Choose Static Dispatch

  • Scenario: Hot loops in a real-time data processor (e.g., audio filtering, packet routing) where every cycle counts.
  • Why: Zero overhead, inlining, and optimization potential. In process_static, the compiler can unroll or SIMD-ify the loop for f32 events.
  • Trade-Off: Larger binary, but acceptable for a known, small set of processors (e.g., 2-5 types).
  • Maintainability: Less flexible—adding a new processor requires recompilation.

Choose Dynamic Dispatch

  • Scenario: Plugin system or runtime-configurable processors (e.g., users load EventProcessor implementations dynamically).
  • Why: Flexibility—dyn EventProcessor allows a single function to handle any type without recompiling.

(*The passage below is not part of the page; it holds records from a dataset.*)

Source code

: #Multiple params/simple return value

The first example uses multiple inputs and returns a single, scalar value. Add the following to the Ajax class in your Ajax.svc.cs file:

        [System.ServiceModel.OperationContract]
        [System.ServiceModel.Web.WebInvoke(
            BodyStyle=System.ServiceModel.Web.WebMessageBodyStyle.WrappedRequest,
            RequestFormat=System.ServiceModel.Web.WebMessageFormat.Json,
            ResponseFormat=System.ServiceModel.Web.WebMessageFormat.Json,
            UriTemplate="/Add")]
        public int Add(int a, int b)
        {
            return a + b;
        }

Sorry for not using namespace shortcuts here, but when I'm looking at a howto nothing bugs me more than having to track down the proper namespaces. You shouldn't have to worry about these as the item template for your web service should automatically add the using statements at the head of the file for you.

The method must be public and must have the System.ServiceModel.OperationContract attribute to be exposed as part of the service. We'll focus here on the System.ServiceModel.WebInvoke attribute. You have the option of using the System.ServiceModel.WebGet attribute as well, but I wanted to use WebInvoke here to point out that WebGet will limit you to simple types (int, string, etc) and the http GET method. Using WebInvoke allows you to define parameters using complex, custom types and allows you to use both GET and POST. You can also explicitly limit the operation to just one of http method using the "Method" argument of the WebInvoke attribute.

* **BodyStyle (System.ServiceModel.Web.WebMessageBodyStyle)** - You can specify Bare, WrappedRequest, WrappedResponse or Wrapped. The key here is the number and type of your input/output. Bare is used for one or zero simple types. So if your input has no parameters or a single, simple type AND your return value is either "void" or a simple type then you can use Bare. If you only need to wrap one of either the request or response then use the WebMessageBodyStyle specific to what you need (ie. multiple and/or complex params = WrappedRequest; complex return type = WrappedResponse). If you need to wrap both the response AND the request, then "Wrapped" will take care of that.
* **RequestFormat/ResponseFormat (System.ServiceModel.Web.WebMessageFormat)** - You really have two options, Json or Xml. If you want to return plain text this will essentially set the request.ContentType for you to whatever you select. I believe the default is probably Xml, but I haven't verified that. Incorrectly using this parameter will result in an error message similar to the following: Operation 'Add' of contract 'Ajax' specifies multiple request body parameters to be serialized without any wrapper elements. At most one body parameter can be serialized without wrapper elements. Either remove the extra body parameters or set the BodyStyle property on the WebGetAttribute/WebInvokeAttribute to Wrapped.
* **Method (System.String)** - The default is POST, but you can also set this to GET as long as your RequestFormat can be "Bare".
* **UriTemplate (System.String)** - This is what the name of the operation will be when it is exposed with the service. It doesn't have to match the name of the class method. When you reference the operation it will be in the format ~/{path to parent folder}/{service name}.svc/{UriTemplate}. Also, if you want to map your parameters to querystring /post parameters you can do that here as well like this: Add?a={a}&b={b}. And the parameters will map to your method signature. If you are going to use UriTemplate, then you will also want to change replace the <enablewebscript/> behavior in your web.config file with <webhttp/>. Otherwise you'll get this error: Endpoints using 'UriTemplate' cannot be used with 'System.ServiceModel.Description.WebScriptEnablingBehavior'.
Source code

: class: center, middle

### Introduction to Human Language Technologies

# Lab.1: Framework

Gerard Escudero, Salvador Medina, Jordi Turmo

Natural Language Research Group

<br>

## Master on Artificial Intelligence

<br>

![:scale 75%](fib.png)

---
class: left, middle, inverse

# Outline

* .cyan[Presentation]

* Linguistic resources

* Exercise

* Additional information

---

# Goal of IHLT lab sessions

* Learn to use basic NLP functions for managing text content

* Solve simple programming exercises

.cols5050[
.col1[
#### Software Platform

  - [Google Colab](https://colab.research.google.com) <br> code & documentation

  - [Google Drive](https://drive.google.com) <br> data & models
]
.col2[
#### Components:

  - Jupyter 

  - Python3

Binary size stays manageable with many processors.
  • Trade-Off: Slower runtime, but acceptable if process is complex (call overhead is a smaller fraction) or invocation is infrequent.
  • Maintainability: Easier to extend—new types just implement the trait.

Verification

  • Benchmark:
    use criterion::{black_box, Criterion};
    fn bench(c: &mut Criterion) {
        let events = vec![1; 1000];
        let mut fast = FastProcessor { total: 0 };
        c.bench_function("static", |b| b.iter(|| process_static(black_box(&mut fast), black_box(&events))));
        c.bench_function("dynamic", |b| b.iter(|| process_dynamic(black_box(&mut fast), black_box(&events))));
    }
    
    Expect static to be 10-20% faster.
  • Size: size target/release/app shows static bloating .text per type.

Conclusion

In a real-time data processor, prefer static dispatch (process_static) for hot paths, trading code size for speed and inlining. For flexibility (e.g., pluggable processors), use dyn EventProcessor, accepting vtable costs. Profile to ensure static’s gains justify its footprint, balancing performance with system design goals.